#### [Marche à suivre]
Rédigez la suite de l'entretien avec Céline Straniero et Audrey Diwan sur leurs premiers romans, en reprenant juste après sa dernière phrase.

── Texte extrait ──

Straniero, Diwan : héroïnes

Interviews
Petite joueuse de Céline Straniero et La Fabrication d’un mensonge d'Audrey Diwan affirment le retour des héroïnes dans la littérature. Deux beaux premiers romans où l’association de malfait(rices) est le seul recours à l’aventure. Rencontre avec ces bienfaitrices…

Zone littéraire : Brune et Raphaëlle, les héroïnes de vos romans (Petite joueuse et la Fabrication d’un mensonge), sont confrontées à des personnages féminins très forts voire extrêmes, Alice et Lola. Comment les avez-vous construits ?

Audrey Diwan : Il y a beaucoup de filles qui sont d’abord des genres de Raphaëlle avant de devenir des Lola. Sauf que les deux sont des cas extrêmes. Dans le parcours d’une fille, il y a des moments où on n’est pas très bien, où l’on se cherche et d’autres où il faut trouver une place, être installée. Dans le cadre romanesque, celle qui se cherche est très timide et mal à l’aise et celle qui a trouvé sa place est trop extravertie. Ca donne du sel et du relief dans l’écriture. Moi, j’ai été les deux, petite timide anorexique, puis un peu plus folle mais moins que Lola.

Céline Straniero : Le personnage le moins fort des deux est celui qui est extraverti. C’est plus facile de tomber dans les pièges quand on est comme ça alors que quand on est dans l’observation, on se protège plus facilement. Même si je suis plus proche de Brune, on est forcément un peu des deux personnages, je me sens aussi manipulatrice que manipulée.

A.D. Il y a un quelque chose qui traverse nos deux romans, c’est une histoire d’immaturité. Il y a vraiment deux figures, celle qu’on amène à l’âge adulte, qui est plus dans la réflexion et l’autre qui est dans un refus des codes. C’est un tiraillement aujourd’hui quand on dit que le métier c’est de grandir et que l’on se sent écartelé entre les désirs d’enfant et les exigences d’adulte. Nos personnages traversent ces deux états.

C.S C’est pour cela que j’ai choisi trois personnages : celle qu’on est, celle qu’on aimerait être et celle qui empêche d’être ce qu’on est comme Cindy dans le roman d’Audrey qui est mise de coté.

Il y a des similitudes dans l’esprit de vos deux romans, pourtant très différents par leur style.

A.D. Je suis étonnée que personne n’ait pensé à nous réunir avant cette rencontre. C’est vrai que ce qui nous différencie c’est d’abord le style. Il y a dans Petit Joueuse un sentiment musical que je ne maîtrisais pas du tout. En revanche, dans la construction, on est quand même en train de parler de choses qu’on a vécues, qui sont inscrites dans le caractère de l’époque et qui traversent nos deux romans pour faire émerger des personnages. Pourtant nous ne nous sommes jamais rencontrées, je peux le jurer.

───
── Extrait des données ──

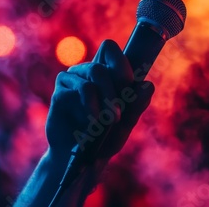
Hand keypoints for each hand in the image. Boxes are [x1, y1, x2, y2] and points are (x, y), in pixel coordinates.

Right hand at [46, 39, 154, 162]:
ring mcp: (71, 80)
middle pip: (103, 62)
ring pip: (94, 72)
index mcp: (105, 73)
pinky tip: (93, 123)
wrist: (82, 160)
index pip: (109, 48)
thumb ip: (137, 104)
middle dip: (117, 86)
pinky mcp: (60, 93)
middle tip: (120, 112)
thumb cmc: (106, 137)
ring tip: (110, 121)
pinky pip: (80, 89)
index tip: (129, 85)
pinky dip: (91, 106)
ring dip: (107, 97)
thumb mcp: (127, 122)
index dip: (121, 62)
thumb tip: (148, 85)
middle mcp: (86, 72)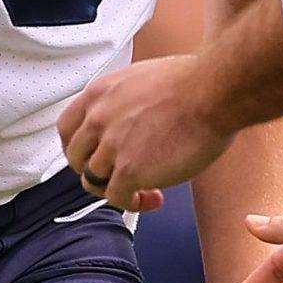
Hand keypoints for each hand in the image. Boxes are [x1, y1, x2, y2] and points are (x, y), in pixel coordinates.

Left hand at [57, 54, 232, 211]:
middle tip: (118, 176)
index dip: (78, 147)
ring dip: (116, 189)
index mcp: (100, 93)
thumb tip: (131, 119)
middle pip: (77, 157)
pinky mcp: (129, 170)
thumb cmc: (194, 82)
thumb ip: (125, 101)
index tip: (93, 155)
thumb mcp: (143, 79)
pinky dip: (132, 203)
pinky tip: (153, 198)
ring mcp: (111, 145)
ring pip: (93, 180)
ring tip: (144, 190)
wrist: (214, 92)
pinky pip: (116, 198)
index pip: (67, 127)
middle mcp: (98, 118)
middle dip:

───

#### [Réponse]
Vous êtes traversées par la même époque ?

A.D. Je voulais parler de l’époque sans pourtant m’y ancrer, je déteste qu’il y ait des marques par exemple. J’ai envie d’une "pop littérature", d’avoir des paysage colorés, des refrains, dire des choses pertinentes avec légèreté. Ce sont des impressions qu’on retrouve chez Céline.

C.S. Le roman d’Audrey est intemporel en cela, bien qu’il se déroule actuellement. Il est noir mais lumineux.

A.D. Mais il y a ça dans cette époque, une double tendance : à la fois une société qui nous dicte des codes proches de l’enfance, qui nous conseille tout le temps (faire la fête comme si demain n’existait pas) et puis en même temps on nous dit que c’est la crise et qu’il faut absolument faire quelque chose. Cette ambigüité ne nous met pas forcément à l’aise.

Vos romans traversent cette époque par le prisme d’un même lieu, Paris.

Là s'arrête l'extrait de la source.